The material is to be repeated exactly, from first line to last.

·····

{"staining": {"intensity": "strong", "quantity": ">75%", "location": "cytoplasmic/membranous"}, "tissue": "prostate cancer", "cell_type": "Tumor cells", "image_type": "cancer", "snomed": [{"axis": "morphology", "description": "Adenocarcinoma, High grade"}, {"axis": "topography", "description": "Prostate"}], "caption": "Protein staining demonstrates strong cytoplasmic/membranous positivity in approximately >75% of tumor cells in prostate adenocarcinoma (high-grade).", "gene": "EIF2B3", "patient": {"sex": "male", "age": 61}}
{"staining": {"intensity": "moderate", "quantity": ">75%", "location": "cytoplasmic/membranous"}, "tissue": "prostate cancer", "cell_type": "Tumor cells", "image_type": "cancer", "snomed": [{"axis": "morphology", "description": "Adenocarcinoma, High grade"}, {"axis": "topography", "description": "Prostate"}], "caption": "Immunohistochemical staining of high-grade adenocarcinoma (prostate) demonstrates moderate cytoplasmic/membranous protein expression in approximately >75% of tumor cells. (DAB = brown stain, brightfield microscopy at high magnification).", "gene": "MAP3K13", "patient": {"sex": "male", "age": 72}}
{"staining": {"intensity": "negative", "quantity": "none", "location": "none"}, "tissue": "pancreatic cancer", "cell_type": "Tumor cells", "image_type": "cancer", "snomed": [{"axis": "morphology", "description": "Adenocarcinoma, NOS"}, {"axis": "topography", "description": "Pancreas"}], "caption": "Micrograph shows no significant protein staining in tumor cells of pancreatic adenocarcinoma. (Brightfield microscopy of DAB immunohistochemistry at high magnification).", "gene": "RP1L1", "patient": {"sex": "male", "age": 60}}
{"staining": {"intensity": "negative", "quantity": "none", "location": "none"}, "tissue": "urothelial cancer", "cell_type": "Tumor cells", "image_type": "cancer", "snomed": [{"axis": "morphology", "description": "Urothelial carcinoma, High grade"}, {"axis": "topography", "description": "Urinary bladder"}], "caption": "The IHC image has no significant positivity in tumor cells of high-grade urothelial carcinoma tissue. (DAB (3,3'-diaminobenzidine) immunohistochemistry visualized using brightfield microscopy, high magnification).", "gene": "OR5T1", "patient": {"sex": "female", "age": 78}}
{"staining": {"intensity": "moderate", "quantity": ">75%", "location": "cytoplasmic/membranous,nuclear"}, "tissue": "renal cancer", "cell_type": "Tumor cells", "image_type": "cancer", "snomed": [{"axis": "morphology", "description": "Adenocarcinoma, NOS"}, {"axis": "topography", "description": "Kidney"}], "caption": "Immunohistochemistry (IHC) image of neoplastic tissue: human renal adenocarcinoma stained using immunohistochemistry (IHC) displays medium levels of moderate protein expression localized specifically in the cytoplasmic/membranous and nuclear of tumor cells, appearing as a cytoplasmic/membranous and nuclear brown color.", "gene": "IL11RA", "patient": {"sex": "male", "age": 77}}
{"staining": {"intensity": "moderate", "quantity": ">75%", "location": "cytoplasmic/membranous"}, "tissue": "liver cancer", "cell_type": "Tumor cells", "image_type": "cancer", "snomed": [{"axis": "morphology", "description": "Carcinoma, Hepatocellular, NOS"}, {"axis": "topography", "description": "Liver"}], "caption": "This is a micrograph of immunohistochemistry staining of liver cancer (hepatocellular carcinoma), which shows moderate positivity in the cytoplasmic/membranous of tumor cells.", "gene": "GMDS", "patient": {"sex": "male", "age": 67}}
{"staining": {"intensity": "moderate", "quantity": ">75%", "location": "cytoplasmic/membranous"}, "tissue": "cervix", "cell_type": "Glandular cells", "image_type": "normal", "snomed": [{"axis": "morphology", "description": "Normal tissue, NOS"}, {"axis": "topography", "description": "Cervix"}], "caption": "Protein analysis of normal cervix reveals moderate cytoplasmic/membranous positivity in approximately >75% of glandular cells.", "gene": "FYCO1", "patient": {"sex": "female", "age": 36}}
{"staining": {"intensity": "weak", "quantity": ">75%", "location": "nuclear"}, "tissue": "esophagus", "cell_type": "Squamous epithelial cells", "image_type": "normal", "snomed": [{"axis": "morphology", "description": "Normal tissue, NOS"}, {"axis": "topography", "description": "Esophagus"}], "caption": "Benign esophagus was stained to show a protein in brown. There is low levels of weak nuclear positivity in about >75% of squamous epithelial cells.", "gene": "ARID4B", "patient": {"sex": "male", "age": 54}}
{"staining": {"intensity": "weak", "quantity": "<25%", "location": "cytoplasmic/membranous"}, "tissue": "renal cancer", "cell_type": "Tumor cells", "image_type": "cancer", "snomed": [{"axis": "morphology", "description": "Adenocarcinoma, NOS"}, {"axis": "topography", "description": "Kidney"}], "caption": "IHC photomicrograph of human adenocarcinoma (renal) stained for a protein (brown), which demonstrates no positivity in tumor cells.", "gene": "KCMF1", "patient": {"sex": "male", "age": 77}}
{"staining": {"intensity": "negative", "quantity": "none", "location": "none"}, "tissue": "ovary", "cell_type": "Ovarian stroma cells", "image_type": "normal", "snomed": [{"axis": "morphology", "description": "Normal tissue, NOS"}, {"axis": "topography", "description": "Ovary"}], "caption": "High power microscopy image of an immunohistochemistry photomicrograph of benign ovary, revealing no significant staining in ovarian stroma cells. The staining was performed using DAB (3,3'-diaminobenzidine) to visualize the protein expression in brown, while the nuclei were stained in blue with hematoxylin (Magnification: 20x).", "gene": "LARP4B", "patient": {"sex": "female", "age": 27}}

·····

> **ANSWER AREA**
{"staining": {"intensity": "strong", "quantity": ">75%", "location": "cytoplasmic/membranous"}, "tissue": "prostate cancer", "cell_type": "Tumor cells", "image_type": "cancer", "snomed": [{"axis": "morphology", "description": "Adenocarcinoma, High grade"}, {"axis": "topography", "description": "Prostate"}], "caption": "Protein staining demonstrates strong cytoplasmic/membranous positivity in approximately >75% of tumor cells in prostate adenocarcinoma (high-grade).", "gene": "EIF2B3", "patient": {"sex": "male", "age": 61}}
{"staining": {"intensity": "moderate", "quantity": ">75%", "location": "cytoplasmic/membranous"}, "tissue": "prostate cancer", "cell_type": "Tumor cells", "image_type": "cancer", "snomed": [{"axis": "morphology", "description": "Adenocarcinoma, High grade"}, {"axis": "topography", "description": "Prostate"}], "caption": "Immunohistochemical staining of high-grade adenocarcinoma (prostate) demonstrates moderate cytoplasmic/membranous protein expression in approximately >75% of tumor cells. (DAB = brown stain, brightfield microscopy at high magnification).", "gene": "MAP3K13", "patient": {"sex": "male", "age": 72}}
{"staining": {"intensity": "negative", "quantity": "none", "location": "none"}, "tissue": "pancreatic cancer", "cell_type": "Tumor cells", "image_type": "cancer", "snomed": [{"axis": "morphology", "description": "Adenocarcinoma, NOS"}, {"axis": "topography", "description": "Pancreas"}], "caption": "Micrograph shows no significant protein staining in tumor cells of pancreatic adenocarcinoma. (Brightfield microscopy of DAB immunohistochemistry at high magnification).", "gene": "RP1L1", "patient": {"sex": "male", "age": 60}}
{"staining": {"intensity": "negative", "quantity": "none", "location": "none"}, "tissue": "urothelial cancer", "cell_type": "Tumor cells", "image_type": "cancer", "snomed": [{"axis": "morphology", "description": "Urothelial carcinoma, High grade"}, {"axis": "topography", "description": "Urinary bladder"}], "caption": "The IHC image has no significant positivity in tumor cells of high-grade urothelial carcinoma tissue. (DAB (3,3'-diaminobenzidine) immunohistochemistry visualized using brightfield microscopy, high magnification).", "gene": "OR5T1", "patient": {"sex": "female", "age": 78}}
{"staining": {"intensity": "moderate", "quantity": ">75%", "location": "cytoplasmic/membranous,nuclear"}, "tissue": "renal cancer", "cell_type": "Tumor cells", "image_type": "cancer", "snomed": [{"axis": "morphology", "description": "Adenocarcinoma, NOS"}, {"axis": "topography", "description": "Kidney"}], "caption": "Immunohistochemistry (IHC) image of neoplastic tissue: human renal adenocarcinoma stained using immunohistochemistry (IHC) displays medium levels of moderate protein expression localized specifically in the cytoplasmic/membranous and nuclear of tumor cells, appearing as a cytoplasmic/membranous and nuclear brown color.", "gene": "IL11RA", "patient": {"sex": "male", "age": 77}}
{"staining": {"intensity": "moderate", "quantity": ">75%", "location": "cytoplasmic/membranous"}, "tissue": "liver cancer", "cell_type": "Tumor cells", "image_type": "cancer", "snomed": [{"axis": "morphology", "description": "Carcinoma, Hepatocellular, NOS"}, {"axis": "topography", "description": "Liver"}], "caption": "This is a micrograph of immunohistochemistry staining of liver cancer (hepatocellular carcinoma), which shows moderate positivity in the cytoplasmic/membranous of tumor cells.", "gene": "GMDS", "patient": {"sex": "male", "age": 67}}
{"staining": {"intensity": "moderate", "quantity": ">75%", "location": "cytoplasmic/membranous"}, "tissue": "cervix", "cell_type": "Glandular cells", "image_type": "normal", "snomed": [{"axis": "morphology", "description": "Normal tissue, NOS"}, {"axis": "topography", "description": "Cervix"}], "caption": "Protein analysis of normal cervix reveals moderate cytoplasmic/membranous positivity in approximately >75% of glandular cells.", "gene": "FYCO1", "patient": {"sex": "female", "age": 36}}
{"staining": {"intensity": "weak", "quantity": ">75%", "location": "nuclear"}, "tissue": "esophagus", "cell_type": "Squamous epithelial cells", "image_type": "normal", "snomed": [{"axis": "morphology", "description": "Normal tissue, NOS"}, {"axis": "topography", "description": "Esophagus"}], "caption": "Benign esophagus was stained to show a protein in brown. There is low levels of weak nuclear positivity in about >75% of squamous epithelial cells.", "gene": "ARID4B", "patient": {"sex": "male", "age": 54}}
{"staining": {"intensity": "weak", "quantity": "<25%", "location": "cytoplasmic/membranous"}, "tissue": "renal cancer", "cell_type": "Tumor cells", "image_type": "cancer", "snomed": [{"axis": "morphology", "description": "Adenocarcinoma, NOS"}, {"axis": "topography", "description": "Kidney"}], "caption": "IHC photomicrograph of human adenocarcinoma (renal) stained for a protein (brown), which demonstrates no positivity in tumor cells.", "gene": "KCMF1", "patient": {"sex": "male", "age": 77}}
{"staining": {"intensity": "negative", "quantity": "none", "location": "none"}, "tissue": "ovary", "cell_type": "Ovarian stroma cells", "image_type": "normal", "snomed": [{"axis": "morphology", "description": "Normal tissue, NOS"}, {"axis": "topography", "description": "Ovary"}], "caption": "High power microscopy image of an immunohistochemistry photomicrograph of benign ovary, revealing no significant staining in ovarian stroma cells. The staining was performed using DAB (3,3'-diaminobenzidine) to visualize the protein expression in brown, while the nuclei were stained in blue with hematoxylin (Magnification: 20x).", "gene": "LARP4B", "patient": {"sex": "female", "age": 27}}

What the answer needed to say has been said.